Pro-life activists working in this tense political environment have said that the myths surrounding maternal health and abortion – that abortion is “safer” than natural childbirth and that Ireland’s laws restrict the treatment choices of pregnant cancer patients – are at the centre of the storm. While Ireland maintains a near total ban on abortion, the country enjoys one of the highest rates of maternal health in the world according to international health organisations. At the same time, however, abortion lobbyists and their supporters in the mainstream media continue to insist that only legalisation of abortion can fully guarantee pregnant women full access to health care.
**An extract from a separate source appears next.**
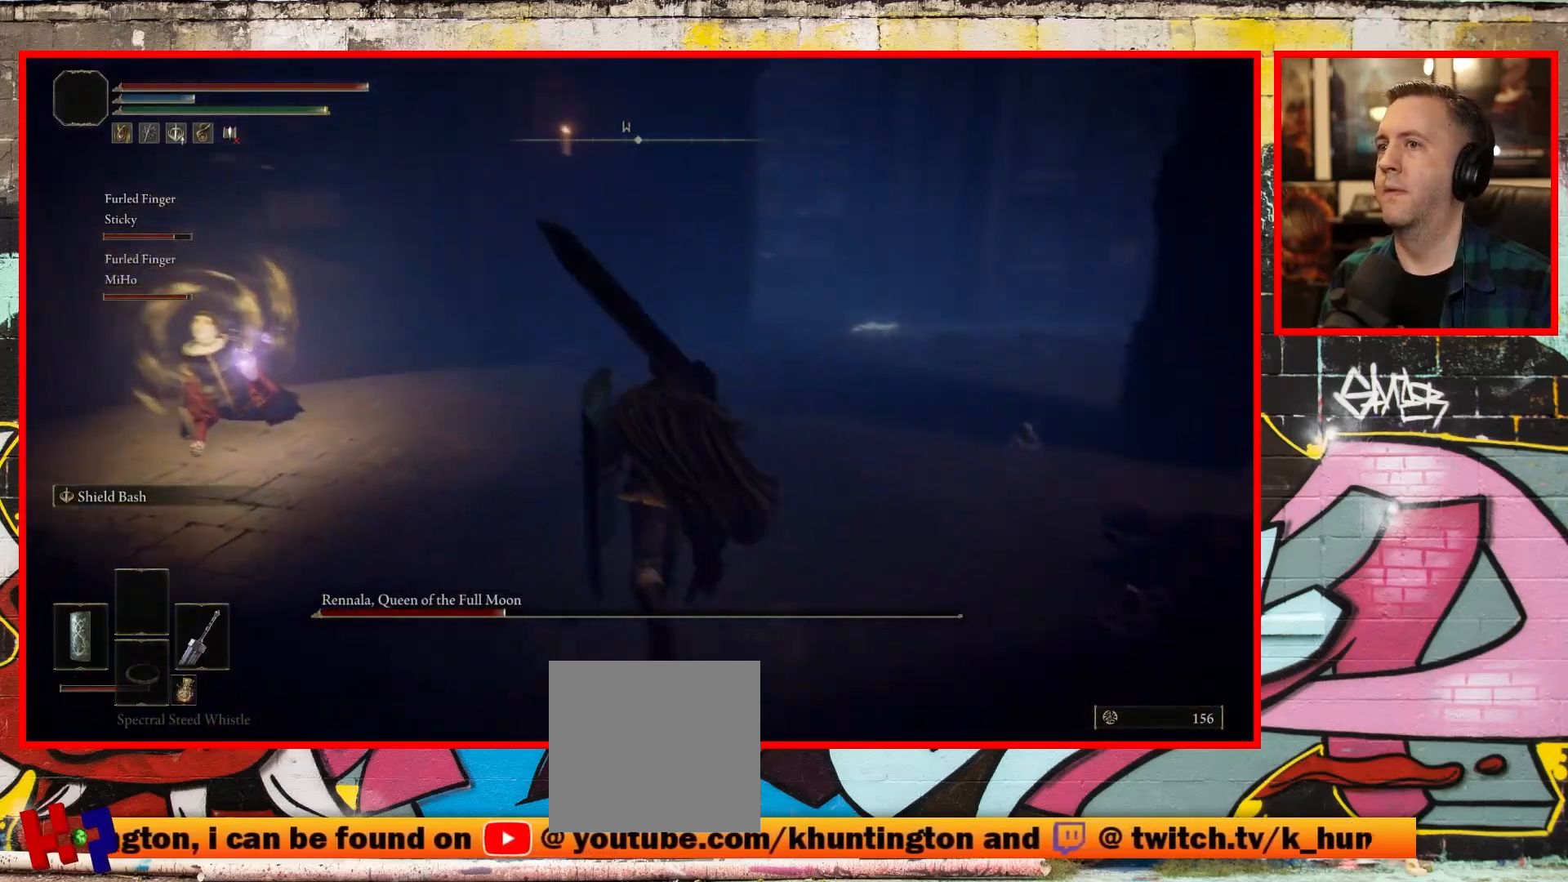
{"buttons": [], "left_stick": "up", "right_stick": "center", "events": [[200, "right_stick", "center"], [283, "R3", "down"], [400, "R3", "up"]]}
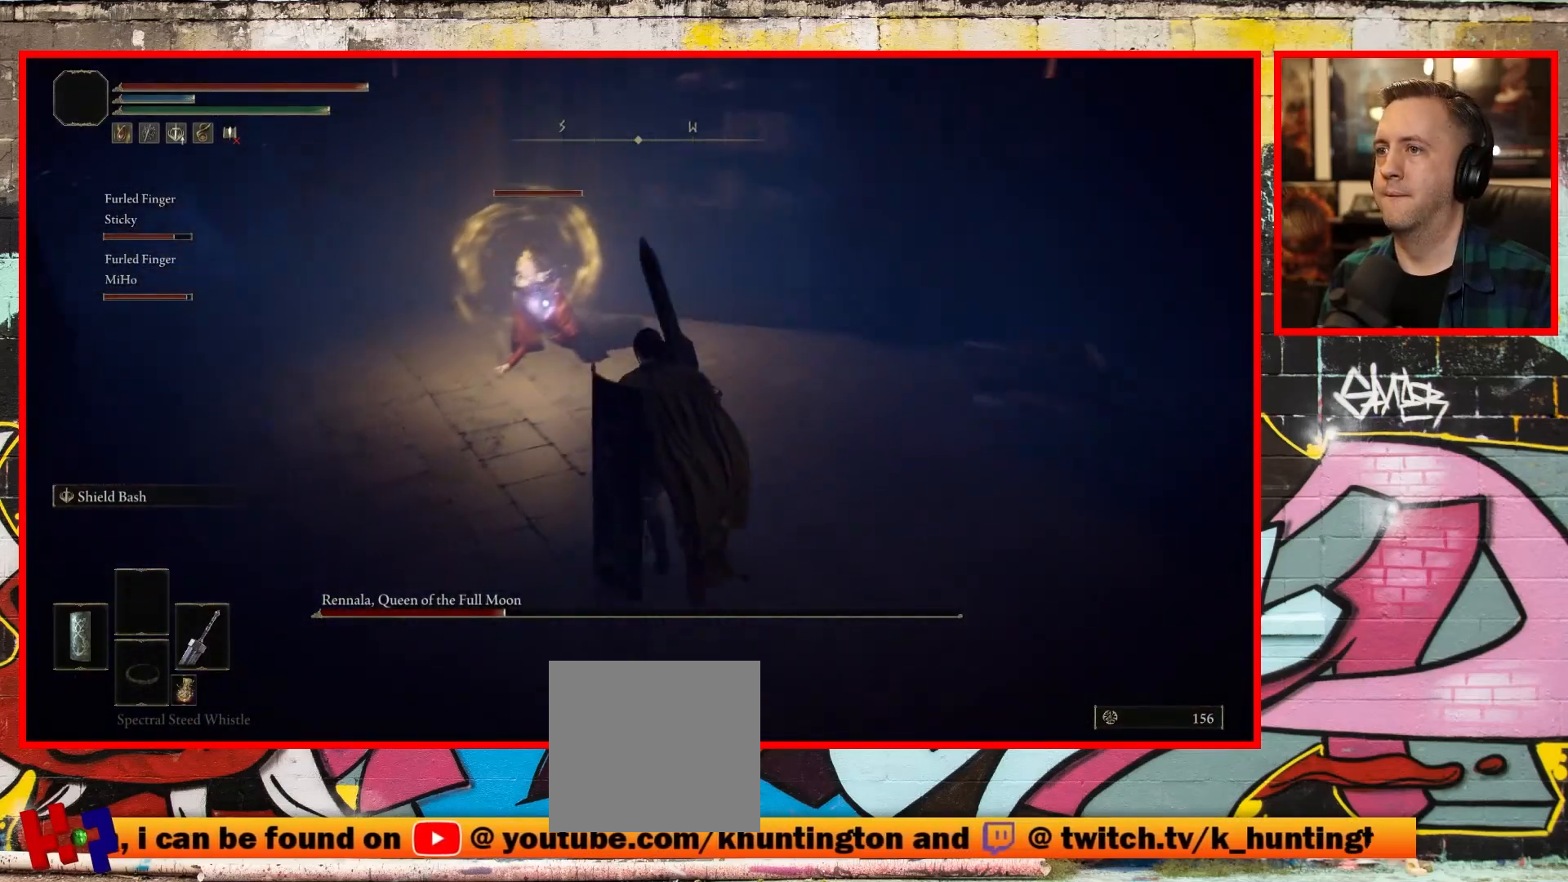
{"buttons": [], "left_stick": "up", "right_stick": "center", "events": [[33, "B", "down"], [150, "B", "up"], [367, "R1", "down"], [500, "R1", "up"]]}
A symposium organiser, Professor Eamon O’Dwyer, said that the fields of obstetrics and maternal-fetal medicine are “ever expanding with increasing attention being given to high-risk and emergency obstetrics, neonatal care for very premature babies, prenatal diagnosis of fetal abnormalities, and the mental health effects of pregnancy”.

“This is a very welcome opportunity for Irish medical practitioners to learn about the experiences and research outcomes of other jurisdictions,” said Professor O’Dwyer.

Professor Amant’s work is featured on the website Cancer in Pregnancy. He has said in several papers that not only is it possible to save unborn children of women having to undergo chemotherapy, but that those children will be largely unaffected by their mothers’ treatment. 

In one study, Amant examined the data and found that of more than 200 children exposed to prenatal chemotherapy drugs, none had any elevated risk of cognitive or developmental delay for up to 18 years. He was quoted by the Daily Telegraph earlier this year, saying, “The patient and her partner should be informed about the different treatment options and the physician should explain that termination of pregnancy does not seem to improve maternal outcome.”